When I voted No in 2014 it wasn’t a difficult decision. I didn’t spend any sleepless nights tossing and turning over the pros and cons of what an independent Scotland would look like, nor did I dither in the voting booth when it came to marking my X in the box.

I was 19 years’ old and, at the time, felt confident that staying in the union was the surest way to safeguard the interests of Scotland’s most vulnerable. Afterall, I felt no different from any teenager living in Manchester, Belfast, or Cardiff. The notion that we would somehow be better off without each other seemed, to me, illogical. The risk, I believed, was too high and the potential collateral damage too great.

Less than two years later I sat up watching the results of the Brexit referendum come in, each new declaration sitting heavy in my chest.

I felt upset; I felt betrayed; but most of all I felt angry. Angry that we had been so misled by politicians who would never need to shoulder the consequences of austerity; angry that we were to be pulled out of Europe against our will; angry that, as it so often is, our most vulnerable in society would be the ones impacted the most.

Just as my initial No vote was an easy choice, so was my switch to Yes. The great thing about democracy- and something we sometimes forget- is that we’re allowed to chop and change our minds as new circumstances arise.

If the Yes movement is to succeed, they will need a mass conversion of has-been No Voters, like myself, to truly believe in independence and to feel accepted in the movement. This is only achievable if we allow people the freedom to reevaluate their position without fear of backlash and with the compassion and tolerance an independent Scotland should want to uphold.

When I backed Better Together I did so out of a passionate love for Scotland; our people, our culture, our heritage; and it’s with that same passion that I’ve now wholeheartedly come to support Yes.

I’ve learned that a Union is only viable if each of its partners are being given an equal say. Since 2014 it’s become painfully apparent that Scotland’s voice is not only being ignored, but entirely dismissed.

As shown in the results of the General Election last December, our path is no longer aligned with that of Westminster.
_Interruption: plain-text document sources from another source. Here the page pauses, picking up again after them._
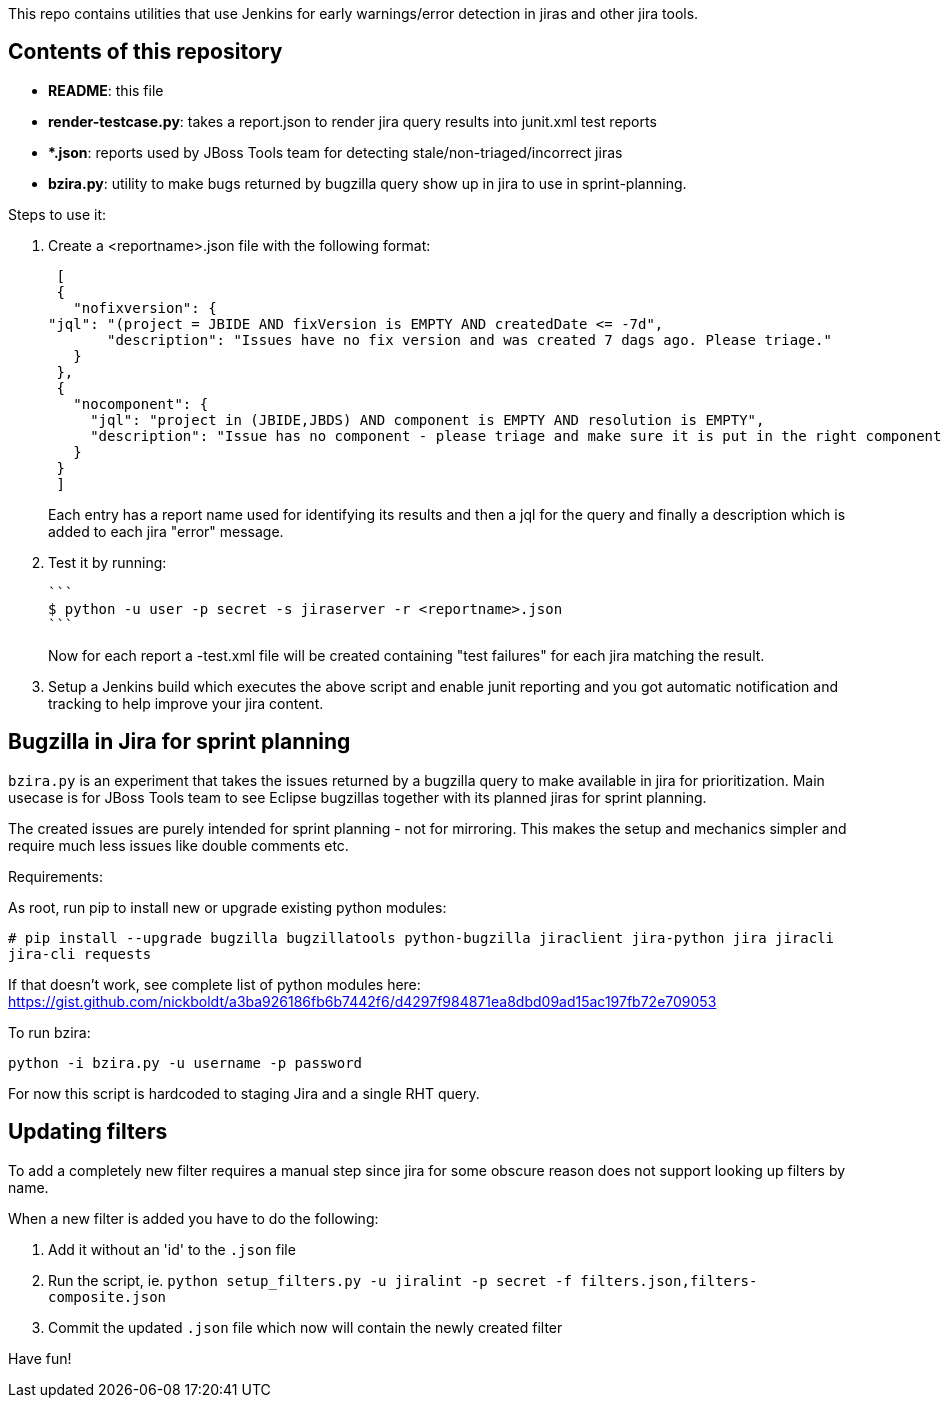 This repo contains utilities that use Jenkins for early warnings/error detection in jiras and other jira tools.

== Contents of this repository 
- *README*: this file

- *render-testcase.py*: takes a report.json to render jira query results into junit.xml test reports

- **.json*: reports used by JBoss Tools team for detecting stale/non-triaged/incorrect jiras

- *bzira.py*: utility to make bugs returned by bugzilla query show up in jira to use in sprint-planning.

Steps to use it:

. Create a <reportname>.json file with the following format:

  [
  {
    "nofixversion": {
	"jql": "(project = JBIDE AND fixVersion is EMPTY AND createdDate <= -7d",
        "description": "Issues have no fix version and was created 7 dags ago. Please triage."
    }
  },
  {
    "nocomponent": {
      "jql": "project in (JBIDE,JBDS) AND component is EMPTY AND resolution is EMPTY",
      "description": "Issue has no component - please triage and make sure it is put in the right component or set of components."
    }
  }
  ]

+ 
Each entry has a report name used for identifying its results and then a jql for the query and finally a description which is added to each jira "error" message.
  
. Test it by running:

   ```
   $ python -u user -p secret -s jiraserver -r <reportname>.json
   ```
+
Now for each report a -test.xml file will be created containing "test failures" for each jira matching the result.

. Setup a Jenkins build which executes the above script and enable junit reporting and you got automatic notification and tracking to help improve your jira content.


== Bugzilla in Jira for sprint planning

`bzira.py` is an experiment that takes the issues returned by a bugzilla query to make available in jira for prioritization. 
Main usecase is for JBoss Tools team to see Eclipse bugzillas together with its planned jiras for sprint planning.

The created issues are purely intended for sprint planning - not for mirroring. This makes the setup and mechanics simpler and require much less issues like
double comments etc. 

Requirements:

As root, run pip to install new or upgrade existing python modules:

`# pip install --upgrade bugzilla bugzillatools python-bugzilla jiraclient jira-python jira jiracli jira-cli requests`

If that doesn't work, see complete list of python modules here: https://gist.github.com/nickboldt/a3ba926186fb6b7442f6/d4297f984871ea8dbd09ad15ac197fb72e709053

To run bzira:

`python -i bzira.py -u username -p password`

For now this script is hardcoded to staging Jira and a single RHT query.


== Updating filters

To add a completely new filter requires a manual step since jira for some obscure reason does not support looking up filters by name.

When a new filter is added you have to do the following:

. Add it without an 'id' to the `.json` file
. Run the script, ie. `python setup_filters.py  -u jiralint -p secret -f filters.json,filters-composite.json`
. Commit the updated `.json` file which now will contain the newly created filter

Have fun!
We are separate nations with differing wants and priorities, to keep us locked in what has become the toxic marriage of the Union is nothing short of ruinous, and will have a devastating impact on communities across the country.

Momentum for independence is building, opinions are shifting and, perhaps most importantly, a hope is growing that we, Scotland, can raise ourselves to something better than this.

Change is coming, and this time, I’m glad to be on its side.